Even if you agree with me that null-hypothesis significance testing is almost always a bad idea, that it would be better to accept uncertainty and propagate it through our decision making process rather than collapsing the wavefunction with every little experiment, even if you agree that current practices of reporting statistically significant comparisons as real and non-significant comparisons as zero are harmful and impede our scientific understanding, even if you’d rather use prior information in the steps of inference and reporting of results, even if you don’t believe in ESP, himmicanes, ages ending in 9, embodied cognition, and all the other silly and unreplicated results that were originally sold on the basis if statistically significance, even if you don’t think it’s correct to say that stents don’t work just because p was 0.20, even if . . . etc. . . . even if all that, you might still feel that our proposal to abandon statistical significance is unrealistic.

Sure, sure, you might say, if researchers who have the luxury to propagate their uncertainty, fine, but what if they need to make a decision right now about what ideas to pursue next? Sure, sure, null hypothesis significance testing is a joke, and Psychological Science has published a lot of bad papers, but journals have to do something, they need some rule, right? And there aren’t enough statisticians out there to carefully evaluate each claim. It’s not like every paper sent to a psychology journal can be sent to Uri Simonsohn, Greg Francis, etc., for review.

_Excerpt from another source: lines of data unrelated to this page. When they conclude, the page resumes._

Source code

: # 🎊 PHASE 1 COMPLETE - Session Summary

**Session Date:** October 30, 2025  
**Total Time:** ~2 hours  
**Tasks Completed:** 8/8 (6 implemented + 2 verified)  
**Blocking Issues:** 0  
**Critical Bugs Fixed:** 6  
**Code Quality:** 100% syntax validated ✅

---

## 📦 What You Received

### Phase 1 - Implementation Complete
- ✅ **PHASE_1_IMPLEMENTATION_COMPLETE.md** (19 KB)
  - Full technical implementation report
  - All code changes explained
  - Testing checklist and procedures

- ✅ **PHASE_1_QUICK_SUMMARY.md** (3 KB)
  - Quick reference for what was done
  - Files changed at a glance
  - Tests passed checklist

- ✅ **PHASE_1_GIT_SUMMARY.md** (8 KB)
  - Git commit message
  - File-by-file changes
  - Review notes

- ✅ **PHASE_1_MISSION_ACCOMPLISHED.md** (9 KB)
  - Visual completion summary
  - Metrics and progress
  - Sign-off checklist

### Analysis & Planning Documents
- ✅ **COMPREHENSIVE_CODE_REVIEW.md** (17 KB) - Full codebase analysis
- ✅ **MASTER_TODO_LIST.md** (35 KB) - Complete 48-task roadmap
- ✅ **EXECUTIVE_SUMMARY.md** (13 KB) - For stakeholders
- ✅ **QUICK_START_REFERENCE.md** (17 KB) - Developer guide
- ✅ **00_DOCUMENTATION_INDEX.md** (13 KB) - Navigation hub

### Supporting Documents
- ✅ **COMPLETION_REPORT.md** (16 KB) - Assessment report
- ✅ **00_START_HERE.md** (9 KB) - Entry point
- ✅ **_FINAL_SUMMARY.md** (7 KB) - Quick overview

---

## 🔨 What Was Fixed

So, the argument goes, yes, there’s a place for context-appropriate statistical inference and decision making, but such analyses have to be done one at a time. Artisanal statistics may be something for all researchers to aspire to, but in the here and now they need effective, mass-produced tools, and p-values and statistical significance is what we’ve got.

My response

McShane, Gal, Robert, Tackett, and I wrote:

One might object here and call our position naive: do not editors and reviewers require some bright-line threshold to decide whether the data supporting a claim is far enough from pure noise to support publication? Do not statistical thresholds provide objective standards for what constitutes evidence, and does this not in turn provide a valuable brake on the subjectivity and personal biases of editors and reviewers?

We responded to this concern in two ways.

First:

Even were such a threshold needed, it would not make sense to set it based on the p-value given that it seldom makes sense to calibrate evidence as a function of this statistic and given that the costs and benefits of publishing noisy results varies by field. Additionally, the p-value is not a purely objective standard: different model specifications and statistical tests for the same data and null hypothesis yield different p-values; to complicate matters further, many subjective decisions regarding data protocols and analysis procedures such as coding and exclusion are required in practice and these often strongly impact the p-value ultimately reported.

Second:

We fail to see why such a threshold screening rule is needed: editors and reviewers already make publication decisions one at a time based on qualitative factors, and this could continue to happen if the p-value were demoted from its threshold screening rule to just one among many pieces of evidence.

To say it again:

Journals, regulatory agencies, and other decision-making bodies already use qualitative processes to make their decisions. Journals are already evaluating papers one at a time using a labor-intensive process. I don’t see that removing a de facto “p less than 0.05” rule would make this process any more difficult.